Who is truly leading Britain’s evolving cannabis policy is therefore difficult to estimate. The influx of medics, commerce and Big Pharma (though the latter is not as present at the Expo) has so far disappointed with their Whitehall strategy. But the lobbyists still hope to win through a long game, and their proximity to lawmakers would allow them to shape whatever model Britain eventually adopts.

“If they are to legalise cannabis, it will be a fully corporate model,” says Greg de Hoedt, a Crohn’s patient who manages his symptoms with cannabis. He’s also the founder of UK Cannabis Social Clubs, an activist umbrella group for private members’ clubs around the country that grow their own cannabis, smoke together, and offer testing on potency. Social Clubs are part of Germany and Malta’s legalisation models and form a third-way between community and commerce. Social Clubs have been tolerated in Britain historically, says de Hoedt, but he has noted more crackdowns from police in the five years since medical approval compared to before.
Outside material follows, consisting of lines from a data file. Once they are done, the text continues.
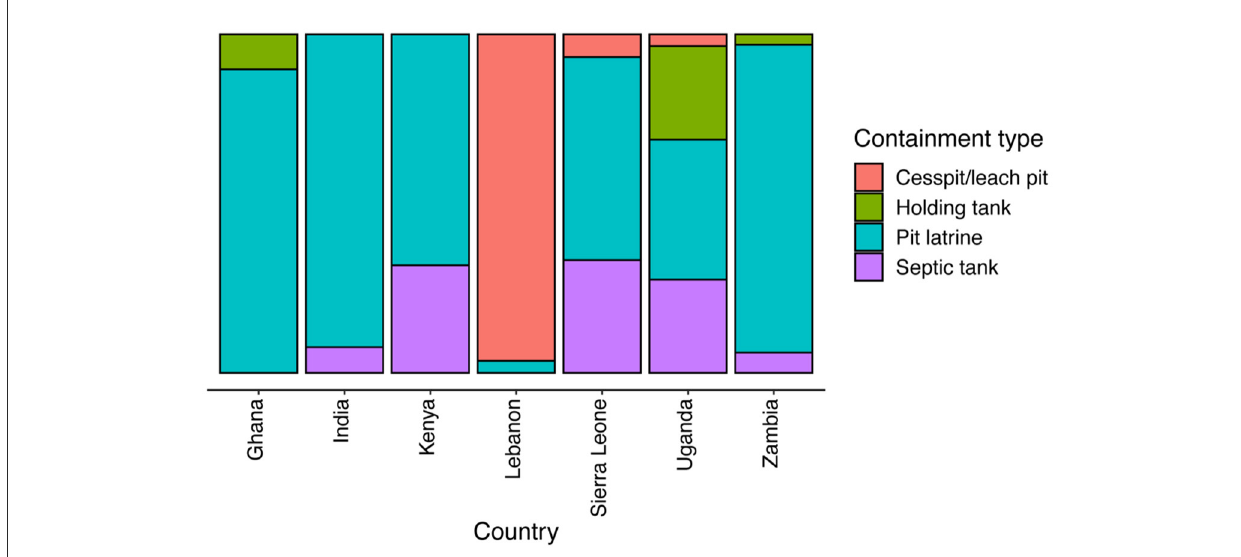
FIGURE4 Distribution of the different containment types sampled by each partner.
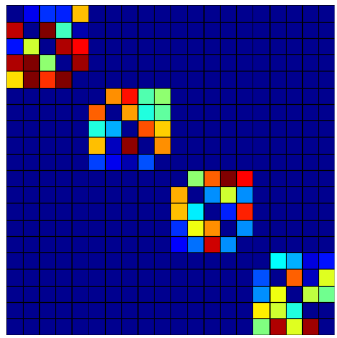
Fig. 1 Example ideal coefficient matrix W in Eq. (3), assuming that each successive 5 data samples come from the same subspace of a union of 4 subspaces, and that they are stacked as adjacent columns of the data matrix A . Each column contains coefficients representing a sample. The elements on the primary diagonal and at positions corresponding to the other 3 subspaces are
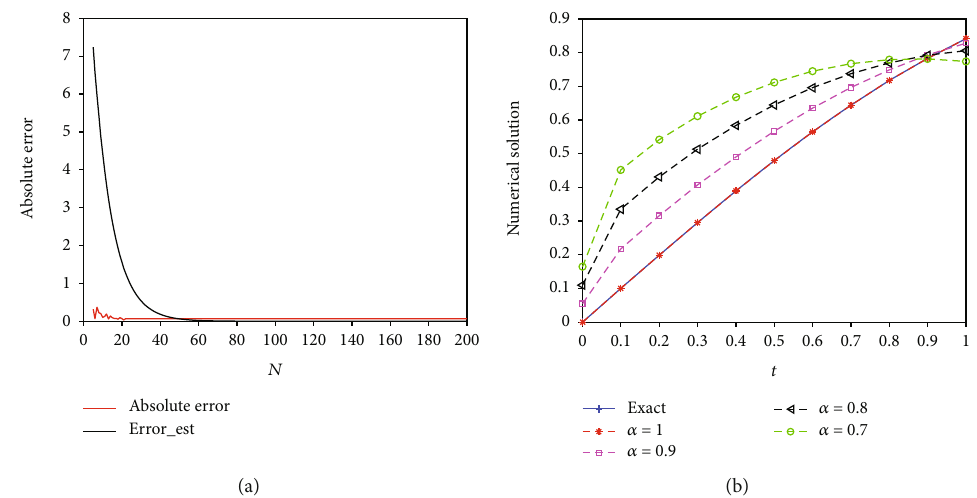
Figure 2: In (a), the absolute error versus error estimate corresponding to Problem 1 for β = 1 is shown. From the fi gure, we see that the observed error agrees with the error estimate. In (b), the plots of approximate solutions for various β are shown. Table 3: The approximate solutions for various values of β using the two numerical schemes corresponding to Problem 2.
The Expo’s attendees are likely unaware of all the lobbying and politicking of the last half-decade. They form the lobby’s shock troops, normalising use and forming the consumer base for the current medical market and a future commercial one. The strategy has a shadow side, though: the more cannabis is unofficially decriminalised, the less immediate the issue seems for a short-term and crisis-driven political system.